Quick overview

---

Law enforcement officials are investigating what they are calling the biggest digital heist in Brazilian history, where hackers stole about $140 million from Brazilian banks after paying a technology company employee only R$15,000 ($2,760) for his corporate credentials.

A São Paulo-based company called C&M Software, which connects fintechs and smaller banks to the Pix instant payment system and other Central Bank infrastructure in Brazil, was targeted. Criminals gained unauthorized access to the reserve accounts of six financial institutions.

Paulo Barbosa, the São Paulo police detective leading the investigation, stated at a press conference Thursday that “this is the biggest fraud suffered by financial institutions through the internet.”

The plot began when thieves approached João Nazareno Roque, an IT operator at C&M, outside a bar near his home in March.

Roque admitted to initially selling his system credentials for R$5,000, then receiving an additional R$10,000 to help develop the software that enabled the breach.

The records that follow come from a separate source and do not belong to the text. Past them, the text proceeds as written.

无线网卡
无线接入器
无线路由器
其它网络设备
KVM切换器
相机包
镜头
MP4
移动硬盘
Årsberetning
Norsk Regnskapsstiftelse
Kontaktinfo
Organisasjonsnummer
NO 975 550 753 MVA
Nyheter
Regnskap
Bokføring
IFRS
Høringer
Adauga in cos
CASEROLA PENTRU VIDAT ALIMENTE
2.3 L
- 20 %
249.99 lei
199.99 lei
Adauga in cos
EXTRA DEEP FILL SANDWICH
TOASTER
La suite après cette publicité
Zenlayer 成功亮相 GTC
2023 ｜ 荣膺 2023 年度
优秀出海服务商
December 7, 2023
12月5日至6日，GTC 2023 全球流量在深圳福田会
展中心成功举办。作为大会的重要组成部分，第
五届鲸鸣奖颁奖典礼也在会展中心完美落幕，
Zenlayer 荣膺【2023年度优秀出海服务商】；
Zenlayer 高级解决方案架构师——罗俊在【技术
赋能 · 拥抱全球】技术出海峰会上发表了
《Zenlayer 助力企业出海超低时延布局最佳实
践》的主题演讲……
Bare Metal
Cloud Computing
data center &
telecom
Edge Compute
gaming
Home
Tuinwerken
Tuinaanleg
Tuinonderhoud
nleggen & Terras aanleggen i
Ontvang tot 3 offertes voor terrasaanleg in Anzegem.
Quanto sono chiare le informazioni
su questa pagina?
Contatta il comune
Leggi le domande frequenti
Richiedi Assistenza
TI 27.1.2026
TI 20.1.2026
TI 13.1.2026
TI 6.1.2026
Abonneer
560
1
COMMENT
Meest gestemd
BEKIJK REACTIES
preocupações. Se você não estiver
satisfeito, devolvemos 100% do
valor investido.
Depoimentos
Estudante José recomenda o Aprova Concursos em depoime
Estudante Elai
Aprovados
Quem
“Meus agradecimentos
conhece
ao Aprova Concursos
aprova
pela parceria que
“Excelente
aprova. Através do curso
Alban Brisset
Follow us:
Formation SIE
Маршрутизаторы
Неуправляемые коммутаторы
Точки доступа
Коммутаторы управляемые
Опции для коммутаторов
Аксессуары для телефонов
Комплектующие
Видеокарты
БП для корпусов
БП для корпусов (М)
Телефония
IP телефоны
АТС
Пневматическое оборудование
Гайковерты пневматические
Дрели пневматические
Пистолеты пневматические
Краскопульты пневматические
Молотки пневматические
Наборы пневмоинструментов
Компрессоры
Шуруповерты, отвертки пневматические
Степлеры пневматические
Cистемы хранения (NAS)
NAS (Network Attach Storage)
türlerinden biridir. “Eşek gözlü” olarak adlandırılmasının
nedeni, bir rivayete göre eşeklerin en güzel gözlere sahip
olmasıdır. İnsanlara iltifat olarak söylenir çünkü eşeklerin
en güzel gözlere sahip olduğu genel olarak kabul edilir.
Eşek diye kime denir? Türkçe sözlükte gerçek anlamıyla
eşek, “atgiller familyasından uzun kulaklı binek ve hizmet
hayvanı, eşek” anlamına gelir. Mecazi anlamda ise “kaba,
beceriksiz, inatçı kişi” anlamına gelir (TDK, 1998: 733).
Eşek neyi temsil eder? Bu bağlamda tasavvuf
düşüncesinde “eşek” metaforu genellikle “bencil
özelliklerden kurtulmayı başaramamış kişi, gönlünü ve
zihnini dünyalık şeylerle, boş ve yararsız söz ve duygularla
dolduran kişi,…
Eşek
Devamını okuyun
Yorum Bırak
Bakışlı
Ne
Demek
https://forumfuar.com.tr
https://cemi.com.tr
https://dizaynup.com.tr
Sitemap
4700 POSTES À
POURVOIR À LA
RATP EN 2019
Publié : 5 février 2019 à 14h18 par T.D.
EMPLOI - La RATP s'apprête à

Police arrested the 30-year-old at his home in City Jaraguá. The attackers pretended to be the impacted banks and issued fake Pix transfer orders on June 30, local time.

Banking-as-a-service provider BMP was among the most affected, confirming losses exceeding R$400 million ($73.8 million) from its central bank reserve account. The company filed the first police report revealing the extent of the wider attack.

Criminals quickly used Latin American over-the-counter desks and exchanges to convert the stolen reais into cryptocurrency. Blockchain analysis by crypto expert ZachXBT shows that before authorities could freeze accounts, at least $30–40 million had been transferred into Bitcoin, Ethereum, and Tether (USDT). The R$270 million ($49.8 million) held in one wallet has since been blocked.